In Europese hoofdsteden wordt deze week met meer dan gemiddelde belangstelling de jaarlijkse toespraak afgewacht van voorzitter Ursula von der Leyen. Zij houdt woensdag in het Europees Parlement in Straatsburg haar jaarlijkse State of the Union-toespraak, de laatste in de zittingsperiode van de huidige commissie.
Grote vragen op dit moment zijn: houden we vast aan de Green Deal, inclusief aanpassingen in de landbouw, hoe om te gaan met dwarsligger Polen en een solistische Poolse landbouwcommissaris, en wat te doen met de tien hoopvolle aspirant-EU-landen?
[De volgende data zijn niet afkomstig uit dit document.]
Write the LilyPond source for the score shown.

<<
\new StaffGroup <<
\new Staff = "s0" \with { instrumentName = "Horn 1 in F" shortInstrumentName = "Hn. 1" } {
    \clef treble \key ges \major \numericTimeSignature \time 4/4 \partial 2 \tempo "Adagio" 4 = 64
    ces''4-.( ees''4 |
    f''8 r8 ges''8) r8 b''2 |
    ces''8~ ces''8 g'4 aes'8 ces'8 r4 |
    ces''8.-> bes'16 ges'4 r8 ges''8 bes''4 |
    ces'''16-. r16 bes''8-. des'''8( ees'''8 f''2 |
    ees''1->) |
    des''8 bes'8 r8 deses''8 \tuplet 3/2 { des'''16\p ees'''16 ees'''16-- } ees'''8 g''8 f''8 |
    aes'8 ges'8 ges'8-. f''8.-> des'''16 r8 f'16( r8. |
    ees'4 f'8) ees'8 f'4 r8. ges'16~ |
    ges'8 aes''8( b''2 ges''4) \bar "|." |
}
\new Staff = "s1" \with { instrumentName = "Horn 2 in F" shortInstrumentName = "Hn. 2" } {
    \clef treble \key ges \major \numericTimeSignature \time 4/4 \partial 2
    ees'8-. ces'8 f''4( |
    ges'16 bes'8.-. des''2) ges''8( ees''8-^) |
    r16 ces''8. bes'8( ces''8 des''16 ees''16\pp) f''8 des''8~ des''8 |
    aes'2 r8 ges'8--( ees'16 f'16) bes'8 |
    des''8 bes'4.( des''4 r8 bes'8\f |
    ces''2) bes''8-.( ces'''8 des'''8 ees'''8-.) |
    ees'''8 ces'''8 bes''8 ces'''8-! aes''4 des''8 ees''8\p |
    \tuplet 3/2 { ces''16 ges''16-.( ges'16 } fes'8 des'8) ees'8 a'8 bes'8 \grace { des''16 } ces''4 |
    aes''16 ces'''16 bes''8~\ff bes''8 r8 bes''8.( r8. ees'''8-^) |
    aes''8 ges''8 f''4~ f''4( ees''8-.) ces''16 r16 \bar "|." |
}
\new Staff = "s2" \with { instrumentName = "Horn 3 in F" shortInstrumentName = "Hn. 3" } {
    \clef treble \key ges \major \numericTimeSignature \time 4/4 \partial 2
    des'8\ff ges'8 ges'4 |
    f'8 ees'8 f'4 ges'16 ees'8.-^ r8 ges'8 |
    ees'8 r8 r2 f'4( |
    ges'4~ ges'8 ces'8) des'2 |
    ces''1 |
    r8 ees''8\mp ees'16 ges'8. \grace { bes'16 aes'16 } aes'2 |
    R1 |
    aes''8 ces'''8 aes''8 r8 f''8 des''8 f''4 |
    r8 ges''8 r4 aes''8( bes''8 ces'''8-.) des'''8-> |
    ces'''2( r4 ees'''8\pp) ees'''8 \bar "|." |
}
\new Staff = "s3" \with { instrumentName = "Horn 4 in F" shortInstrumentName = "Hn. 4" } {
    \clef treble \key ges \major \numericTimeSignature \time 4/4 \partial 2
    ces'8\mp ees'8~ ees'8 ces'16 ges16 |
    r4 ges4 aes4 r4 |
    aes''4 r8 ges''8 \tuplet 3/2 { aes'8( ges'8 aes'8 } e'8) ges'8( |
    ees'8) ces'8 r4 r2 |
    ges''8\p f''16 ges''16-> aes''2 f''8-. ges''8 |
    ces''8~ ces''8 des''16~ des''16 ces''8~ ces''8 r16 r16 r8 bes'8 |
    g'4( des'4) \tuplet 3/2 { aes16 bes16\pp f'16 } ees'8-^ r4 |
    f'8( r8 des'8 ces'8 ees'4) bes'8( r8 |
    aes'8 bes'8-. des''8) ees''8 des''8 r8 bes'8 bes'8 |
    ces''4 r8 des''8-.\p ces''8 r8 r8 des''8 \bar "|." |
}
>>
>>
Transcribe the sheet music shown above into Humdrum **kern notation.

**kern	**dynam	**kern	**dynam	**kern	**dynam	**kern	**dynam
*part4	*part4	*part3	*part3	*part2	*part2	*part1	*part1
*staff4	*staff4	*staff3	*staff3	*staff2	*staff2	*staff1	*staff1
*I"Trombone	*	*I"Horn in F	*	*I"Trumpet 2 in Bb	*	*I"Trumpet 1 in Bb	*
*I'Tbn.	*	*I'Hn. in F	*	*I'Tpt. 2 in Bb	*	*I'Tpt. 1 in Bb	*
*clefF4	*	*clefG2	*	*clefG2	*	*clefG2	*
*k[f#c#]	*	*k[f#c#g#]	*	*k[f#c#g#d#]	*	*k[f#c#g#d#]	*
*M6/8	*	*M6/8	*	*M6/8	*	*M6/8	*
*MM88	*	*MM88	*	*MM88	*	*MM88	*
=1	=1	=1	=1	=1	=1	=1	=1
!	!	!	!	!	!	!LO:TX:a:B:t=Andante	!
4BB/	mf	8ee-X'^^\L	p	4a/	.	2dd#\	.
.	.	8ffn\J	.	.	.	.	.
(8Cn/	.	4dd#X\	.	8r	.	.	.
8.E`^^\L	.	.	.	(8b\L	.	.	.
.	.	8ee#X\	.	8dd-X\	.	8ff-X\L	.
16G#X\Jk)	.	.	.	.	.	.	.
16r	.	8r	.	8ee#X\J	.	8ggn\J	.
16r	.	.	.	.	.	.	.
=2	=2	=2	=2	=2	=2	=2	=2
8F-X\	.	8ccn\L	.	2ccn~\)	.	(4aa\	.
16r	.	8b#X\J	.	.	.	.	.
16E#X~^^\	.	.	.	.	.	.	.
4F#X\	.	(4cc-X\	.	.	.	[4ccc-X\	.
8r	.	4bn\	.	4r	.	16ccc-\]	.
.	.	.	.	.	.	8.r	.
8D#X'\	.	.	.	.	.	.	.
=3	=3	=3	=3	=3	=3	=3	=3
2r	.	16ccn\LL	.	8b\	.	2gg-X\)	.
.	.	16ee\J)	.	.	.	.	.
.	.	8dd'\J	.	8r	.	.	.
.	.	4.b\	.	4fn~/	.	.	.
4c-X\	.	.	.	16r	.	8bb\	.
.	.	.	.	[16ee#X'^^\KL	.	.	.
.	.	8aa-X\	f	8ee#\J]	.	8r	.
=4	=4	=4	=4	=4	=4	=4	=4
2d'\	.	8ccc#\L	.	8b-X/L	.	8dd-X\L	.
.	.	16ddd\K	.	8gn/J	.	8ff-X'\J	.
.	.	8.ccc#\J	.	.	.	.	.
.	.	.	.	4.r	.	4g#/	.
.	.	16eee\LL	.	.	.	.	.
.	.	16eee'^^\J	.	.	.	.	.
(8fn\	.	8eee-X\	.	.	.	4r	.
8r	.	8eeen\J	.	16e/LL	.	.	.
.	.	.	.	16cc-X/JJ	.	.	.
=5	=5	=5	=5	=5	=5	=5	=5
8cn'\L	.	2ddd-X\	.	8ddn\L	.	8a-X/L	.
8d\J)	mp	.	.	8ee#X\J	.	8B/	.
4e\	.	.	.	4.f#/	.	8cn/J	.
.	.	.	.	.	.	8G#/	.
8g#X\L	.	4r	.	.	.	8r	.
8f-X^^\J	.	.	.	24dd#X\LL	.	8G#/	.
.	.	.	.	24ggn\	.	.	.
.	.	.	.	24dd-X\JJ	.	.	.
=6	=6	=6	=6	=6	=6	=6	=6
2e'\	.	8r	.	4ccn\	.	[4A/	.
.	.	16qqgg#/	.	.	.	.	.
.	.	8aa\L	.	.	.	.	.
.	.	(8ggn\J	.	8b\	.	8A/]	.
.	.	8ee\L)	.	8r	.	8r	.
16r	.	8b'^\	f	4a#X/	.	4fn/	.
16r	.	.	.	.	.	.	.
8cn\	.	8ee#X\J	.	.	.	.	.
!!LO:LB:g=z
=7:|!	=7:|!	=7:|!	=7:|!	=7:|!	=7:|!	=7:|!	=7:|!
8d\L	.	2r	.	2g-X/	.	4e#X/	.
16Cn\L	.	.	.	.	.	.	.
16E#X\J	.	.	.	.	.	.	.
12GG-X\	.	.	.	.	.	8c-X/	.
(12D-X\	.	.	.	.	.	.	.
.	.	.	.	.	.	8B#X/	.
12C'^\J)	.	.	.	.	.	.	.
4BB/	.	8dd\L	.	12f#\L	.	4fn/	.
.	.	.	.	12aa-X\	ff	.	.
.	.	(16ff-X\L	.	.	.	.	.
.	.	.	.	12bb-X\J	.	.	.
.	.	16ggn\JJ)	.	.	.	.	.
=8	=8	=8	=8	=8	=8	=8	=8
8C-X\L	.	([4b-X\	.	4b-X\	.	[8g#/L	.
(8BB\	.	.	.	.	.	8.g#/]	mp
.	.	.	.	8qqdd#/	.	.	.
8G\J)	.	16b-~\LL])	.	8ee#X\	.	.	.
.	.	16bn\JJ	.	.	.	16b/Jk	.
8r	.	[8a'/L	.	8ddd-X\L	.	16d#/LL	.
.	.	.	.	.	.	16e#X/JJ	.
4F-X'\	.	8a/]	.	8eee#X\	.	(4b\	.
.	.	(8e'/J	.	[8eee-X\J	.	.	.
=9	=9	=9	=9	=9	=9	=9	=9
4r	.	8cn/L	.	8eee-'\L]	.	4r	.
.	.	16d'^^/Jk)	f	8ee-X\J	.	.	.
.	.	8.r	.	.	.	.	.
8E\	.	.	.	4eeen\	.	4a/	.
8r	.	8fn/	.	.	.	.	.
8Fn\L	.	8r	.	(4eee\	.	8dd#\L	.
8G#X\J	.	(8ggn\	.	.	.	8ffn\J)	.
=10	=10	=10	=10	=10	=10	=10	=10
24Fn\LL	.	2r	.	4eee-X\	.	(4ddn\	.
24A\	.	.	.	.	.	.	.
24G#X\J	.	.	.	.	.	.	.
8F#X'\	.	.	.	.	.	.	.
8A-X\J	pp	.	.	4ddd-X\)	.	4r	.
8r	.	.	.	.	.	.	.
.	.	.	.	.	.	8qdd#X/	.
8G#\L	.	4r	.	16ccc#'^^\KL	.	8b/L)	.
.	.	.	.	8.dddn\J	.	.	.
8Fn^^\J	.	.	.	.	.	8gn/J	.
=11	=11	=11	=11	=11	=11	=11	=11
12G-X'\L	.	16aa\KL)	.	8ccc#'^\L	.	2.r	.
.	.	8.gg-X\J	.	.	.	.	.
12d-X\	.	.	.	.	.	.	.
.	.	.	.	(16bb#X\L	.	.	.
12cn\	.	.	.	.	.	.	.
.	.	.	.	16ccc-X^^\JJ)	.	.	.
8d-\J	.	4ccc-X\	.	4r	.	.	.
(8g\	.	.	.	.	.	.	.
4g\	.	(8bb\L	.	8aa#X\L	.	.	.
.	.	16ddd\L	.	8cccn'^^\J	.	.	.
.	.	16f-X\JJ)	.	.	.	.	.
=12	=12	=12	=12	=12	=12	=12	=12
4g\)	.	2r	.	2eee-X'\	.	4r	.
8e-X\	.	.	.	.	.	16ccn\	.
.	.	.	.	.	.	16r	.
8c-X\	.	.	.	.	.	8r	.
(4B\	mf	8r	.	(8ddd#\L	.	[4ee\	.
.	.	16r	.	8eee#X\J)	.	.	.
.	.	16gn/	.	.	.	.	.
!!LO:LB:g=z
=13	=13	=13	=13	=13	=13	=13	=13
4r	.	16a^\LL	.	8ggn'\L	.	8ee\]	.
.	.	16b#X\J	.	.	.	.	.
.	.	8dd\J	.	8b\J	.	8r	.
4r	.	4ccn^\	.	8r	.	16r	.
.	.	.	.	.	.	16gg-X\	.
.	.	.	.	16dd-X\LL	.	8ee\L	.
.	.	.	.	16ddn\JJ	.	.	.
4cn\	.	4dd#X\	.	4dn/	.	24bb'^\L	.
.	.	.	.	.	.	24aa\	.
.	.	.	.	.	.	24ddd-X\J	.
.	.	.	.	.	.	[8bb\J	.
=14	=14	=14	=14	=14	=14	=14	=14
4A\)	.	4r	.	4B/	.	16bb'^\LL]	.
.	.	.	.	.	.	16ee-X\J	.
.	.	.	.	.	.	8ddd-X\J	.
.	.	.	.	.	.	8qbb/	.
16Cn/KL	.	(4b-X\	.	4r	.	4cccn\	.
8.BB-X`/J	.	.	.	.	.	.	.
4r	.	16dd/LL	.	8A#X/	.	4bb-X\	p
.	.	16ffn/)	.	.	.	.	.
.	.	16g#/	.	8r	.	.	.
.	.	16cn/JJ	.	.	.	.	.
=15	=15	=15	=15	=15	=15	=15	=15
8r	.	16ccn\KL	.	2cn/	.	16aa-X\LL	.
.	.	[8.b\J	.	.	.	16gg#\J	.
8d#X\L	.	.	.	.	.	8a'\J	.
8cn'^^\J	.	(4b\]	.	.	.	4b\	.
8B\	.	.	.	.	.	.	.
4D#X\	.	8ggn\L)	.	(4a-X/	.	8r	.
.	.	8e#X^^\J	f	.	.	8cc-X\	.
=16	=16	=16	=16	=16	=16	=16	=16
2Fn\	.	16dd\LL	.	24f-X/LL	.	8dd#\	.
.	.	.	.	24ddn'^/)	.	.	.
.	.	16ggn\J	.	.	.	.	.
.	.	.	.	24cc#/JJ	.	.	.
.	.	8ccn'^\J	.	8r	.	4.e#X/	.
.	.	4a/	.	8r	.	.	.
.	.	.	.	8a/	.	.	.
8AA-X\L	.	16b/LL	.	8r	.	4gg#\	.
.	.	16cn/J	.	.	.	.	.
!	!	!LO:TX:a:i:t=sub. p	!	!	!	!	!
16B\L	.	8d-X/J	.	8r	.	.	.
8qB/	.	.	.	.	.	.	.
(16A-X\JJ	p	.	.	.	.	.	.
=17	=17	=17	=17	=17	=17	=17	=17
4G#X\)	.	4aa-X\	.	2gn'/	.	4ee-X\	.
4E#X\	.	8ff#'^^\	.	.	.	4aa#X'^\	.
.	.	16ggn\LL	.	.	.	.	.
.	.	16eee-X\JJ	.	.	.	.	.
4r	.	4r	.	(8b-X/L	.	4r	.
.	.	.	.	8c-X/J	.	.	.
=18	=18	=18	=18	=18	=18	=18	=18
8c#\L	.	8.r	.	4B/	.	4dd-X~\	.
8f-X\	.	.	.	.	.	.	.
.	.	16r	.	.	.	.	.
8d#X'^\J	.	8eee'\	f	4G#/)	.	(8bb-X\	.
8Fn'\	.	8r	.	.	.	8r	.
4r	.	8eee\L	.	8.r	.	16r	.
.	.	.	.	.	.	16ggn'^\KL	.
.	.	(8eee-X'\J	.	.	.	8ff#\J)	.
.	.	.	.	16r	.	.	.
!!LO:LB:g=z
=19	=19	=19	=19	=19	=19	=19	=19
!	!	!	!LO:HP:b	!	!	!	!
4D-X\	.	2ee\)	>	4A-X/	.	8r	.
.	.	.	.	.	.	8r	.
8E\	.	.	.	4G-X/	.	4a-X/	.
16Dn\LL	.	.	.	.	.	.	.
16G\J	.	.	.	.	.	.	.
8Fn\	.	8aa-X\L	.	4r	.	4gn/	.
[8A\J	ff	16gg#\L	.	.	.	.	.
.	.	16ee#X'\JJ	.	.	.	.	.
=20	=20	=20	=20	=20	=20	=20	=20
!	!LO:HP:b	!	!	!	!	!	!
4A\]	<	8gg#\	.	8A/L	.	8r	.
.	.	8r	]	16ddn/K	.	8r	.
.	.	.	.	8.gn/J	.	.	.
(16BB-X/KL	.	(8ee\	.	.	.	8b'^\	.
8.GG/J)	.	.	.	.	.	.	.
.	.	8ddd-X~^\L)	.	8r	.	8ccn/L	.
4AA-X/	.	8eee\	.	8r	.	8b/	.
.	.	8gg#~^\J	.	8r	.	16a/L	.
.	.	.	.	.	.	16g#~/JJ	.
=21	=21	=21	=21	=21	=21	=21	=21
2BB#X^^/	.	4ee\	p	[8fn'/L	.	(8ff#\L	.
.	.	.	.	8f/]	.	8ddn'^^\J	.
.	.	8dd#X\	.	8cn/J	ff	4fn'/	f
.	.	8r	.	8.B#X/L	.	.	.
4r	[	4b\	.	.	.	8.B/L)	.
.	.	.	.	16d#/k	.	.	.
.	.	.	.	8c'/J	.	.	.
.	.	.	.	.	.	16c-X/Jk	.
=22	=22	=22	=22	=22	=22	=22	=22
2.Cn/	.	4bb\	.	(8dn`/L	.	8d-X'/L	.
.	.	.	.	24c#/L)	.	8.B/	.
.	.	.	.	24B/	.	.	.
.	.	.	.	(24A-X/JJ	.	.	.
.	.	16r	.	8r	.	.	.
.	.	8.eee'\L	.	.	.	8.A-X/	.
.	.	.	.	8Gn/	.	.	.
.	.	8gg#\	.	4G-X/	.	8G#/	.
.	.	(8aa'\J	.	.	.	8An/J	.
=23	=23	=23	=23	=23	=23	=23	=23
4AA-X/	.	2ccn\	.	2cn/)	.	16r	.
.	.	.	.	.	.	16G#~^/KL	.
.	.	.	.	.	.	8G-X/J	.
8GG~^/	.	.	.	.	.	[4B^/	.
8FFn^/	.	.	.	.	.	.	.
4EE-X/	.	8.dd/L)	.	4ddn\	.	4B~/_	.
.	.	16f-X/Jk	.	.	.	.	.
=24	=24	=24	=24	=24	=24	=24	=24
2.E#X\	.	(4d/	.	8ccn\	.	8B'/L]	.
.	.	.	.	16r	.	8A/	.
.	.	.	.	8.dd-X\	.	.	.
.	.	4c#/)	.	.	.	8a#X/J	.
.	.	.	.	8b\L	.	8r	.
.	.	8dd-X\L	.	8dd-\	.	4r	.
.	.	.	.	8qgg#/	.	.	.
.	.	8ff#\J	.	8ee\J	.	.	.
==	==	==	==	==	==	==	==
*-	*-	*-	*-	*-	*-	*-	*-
Er wordt momenteel veel over gespeculeerd, amper negen maanden voor de Europese verkiezingen en zo’n anderhalf jaar voor de samenstelling van een nieuwe Commissarissenploeg. Von der Leyen wil graag herbenoemd worden, maar zal dan wel de komende anderhalf jaar ongeschonden uit de strijd tevoorschijn moeten komen.
De meningen lopen uiteen, maar bijna iedereen is het erover eens dat haar toespraak de cyclus zal afsluiten die ze bij haar benoeming in december 2019 begon met het uitvouwen van de Green Deal-filosofie.
Hoewel die missie door haar toenmalige rechterhand en eerste vicevoorzitter Frans Timmermans theoretisch en wet-technisch vrijwel voltooid is, zijn veel kwesties van landbouw en biodiversiteit er nog verre van verwijderd. Het is bovendien ook politiek dynamiet geworden.
Ursula von der Leyen staat voor de keus: vasthouden aan de ambitieuze Green Deal-doelstellingen of afzwakkingen incalculeren. Verscheidene belangengroepen hebben er al op aangedrongen vast te houden aan het verbod op het gebruik van glyfosaat. Ook vragen ze de voorgenomen modernisering van de EU-regels voor dierenwelzijn niet op de lange baan te schuiven.
De invloedrijke Europese agrarische koepelorganisatie Copa-Cosega daarentegen heeft al aangedrongen op aanpassingen. “We hebben een Europese Unie nodig die afstand neemt van dogmatisme en weer begint te praten met plattelandsgemeenschappen.
Cruciale kwesties liggen nog steeds op tafel, of het nu gaat om gewasbescherming, nieuwe genomische technieken, dierenwelzijn, duurzame voedselsystemen of de afsluiting van onderhandelingen over het herstel van de natuur of industriële emissies. Het is om deze redenen dat de Europese landbouw en bosbouw niet buiten de State of the Union-toespraak kunnen worden gelaten!”, aldus Copa-Cosega.
Daarnaast zal de huidige Commissie hoe dan ook iets moeten zeggen over de broodnodige (al eerder beloofde !) hervormingen van EU-procedures, bevoegdheden en takenpakketten. Dat is al dringend nodig met de huidige 27 lidstaten; laat staan als er een stuk of vijf of tien nieuwelingen worden toegelaten.
Uit een recente opmerking van EU-voorzitter Charles Michel valt af te leiden dat sommige staatshoofden en regeringsleiders vinden dat de EU daar in 2030 kláár voor moet zijn. Dat betekent wel dat de nieuwe commissie (2024-2029) het alleen hoeft voor te bereiden, en dat de allerlaatste beslissing pas in de periode daarná hoeft te worden genomen.